Matteo Allegretti
The macromolecular basis of nuclear shape and remodelling
The cell is the simplest living metabolic entity. Organelles are cellular compartments specialised in a certain function. Among them, the nucleus is the largest and most fragile organelle, as it houses and safeguards the genetic material and information. Our group conducts both fundamental and biomedical research projects investigating the macromolecular determinants that define nuclear shape, architecture and remodelling. Notably, nuclear deformations driven by cytoskeletal forces have been shown to impact nuclear transport and gene expression, either through nuclear pore complexes, or via LINC complexes and associated proteins. Furthermore, anomalies in the regulation of nuclear shape and remodelling are directly linked to the biogenesis of diseases such as infertility, developmental disorders, immune defects and cancer metastatic progression. Thus, a molecular understanding of these processes could be key to identifying novel therapeutic targets.

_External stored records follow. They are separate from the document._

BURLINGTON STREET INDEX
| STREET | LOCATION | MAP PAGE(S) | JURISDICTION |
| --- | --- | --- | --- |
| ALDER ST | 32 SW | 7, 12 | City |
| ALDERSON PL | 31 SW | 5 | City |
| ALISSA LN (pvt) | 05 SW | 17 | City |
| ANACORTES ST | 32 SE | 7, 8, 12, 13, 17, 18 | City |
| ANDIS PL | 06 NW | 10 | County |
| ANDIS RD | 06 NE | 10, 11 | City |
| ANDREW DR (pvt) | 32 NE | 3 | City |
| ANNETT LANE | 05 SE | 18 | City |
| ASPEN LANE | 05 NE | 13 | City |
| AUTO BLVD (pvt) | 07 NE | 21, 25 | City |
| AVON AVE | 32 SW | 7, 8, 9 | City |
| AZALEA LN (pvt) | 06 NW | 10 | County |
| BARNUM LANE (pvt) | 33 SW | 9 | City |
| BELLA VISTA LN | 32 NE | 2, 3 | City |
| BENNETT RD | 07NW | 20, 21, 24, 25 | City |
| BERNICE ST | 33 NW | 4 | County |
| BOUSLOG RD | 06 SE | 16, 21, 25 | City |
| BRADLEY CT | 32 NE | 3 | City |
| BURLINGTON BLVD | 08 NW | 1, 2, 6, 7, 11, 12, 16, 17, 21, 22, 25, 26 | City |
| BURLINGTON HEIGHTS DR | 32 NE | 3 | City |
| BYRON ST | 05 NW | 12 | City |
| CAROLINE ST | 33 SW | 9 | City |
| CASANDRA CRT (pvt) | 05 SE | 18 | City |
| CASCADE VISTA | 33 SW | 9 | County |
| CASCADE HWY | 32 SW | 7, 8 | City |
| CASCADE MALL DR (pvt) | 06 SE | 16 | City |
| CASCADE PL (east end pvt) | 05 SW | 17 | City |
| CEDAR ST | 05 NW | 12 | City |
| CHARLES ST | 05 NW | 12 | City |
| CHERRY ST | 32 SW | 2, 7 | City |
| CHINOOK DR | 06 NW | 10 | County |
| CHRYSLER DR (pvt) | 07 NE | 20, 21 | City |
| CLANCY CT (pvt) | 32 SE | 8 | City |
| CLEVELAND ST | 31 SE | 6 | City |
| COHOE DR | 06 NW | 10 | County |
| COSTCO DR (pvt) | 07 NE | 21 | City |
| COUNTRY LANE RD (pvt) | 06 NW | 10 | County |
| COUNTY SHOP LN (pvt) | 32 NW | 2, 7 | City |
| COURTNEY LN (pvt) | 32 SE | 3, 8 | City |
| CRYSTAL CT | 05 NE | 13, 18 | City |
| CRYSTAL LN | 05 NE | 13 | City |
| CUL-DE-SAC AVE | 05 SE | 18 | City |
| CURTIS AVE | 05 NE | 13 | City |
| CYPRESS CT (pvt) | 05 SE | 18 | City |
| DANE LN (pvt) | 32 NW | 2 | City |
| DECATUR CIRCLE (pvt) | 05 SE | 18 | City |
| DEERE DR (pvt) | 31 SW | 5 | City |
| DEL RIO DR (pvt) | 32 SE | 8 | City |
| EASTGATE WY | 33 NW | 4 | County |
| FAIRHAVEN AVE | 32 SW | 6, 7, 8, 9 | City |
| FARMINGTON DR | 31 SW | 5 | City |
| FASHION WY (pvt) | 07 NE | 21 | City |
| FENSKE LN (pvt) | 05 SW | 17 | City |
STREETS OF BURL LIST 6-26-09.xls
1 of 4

Our group focusses on two experimental model systems: human sperm differentiation and human migratory cells. Using these systems, we aim to reveal the structural organisation and conformational adaptations (molecular plasticity) of protein complexes that shape the nucleus under physiological conditions, environmental stress and pathological states.
We primarily use in-cell structural biology methods, integrating them with light microscopy, single-particle cryo-EM, biochemistry and molecular modelling to investigate the dynamics of protein interactions in space and time. We also develop novel grids, devices and software tools that aim to bridge the fields of structure and cell biology.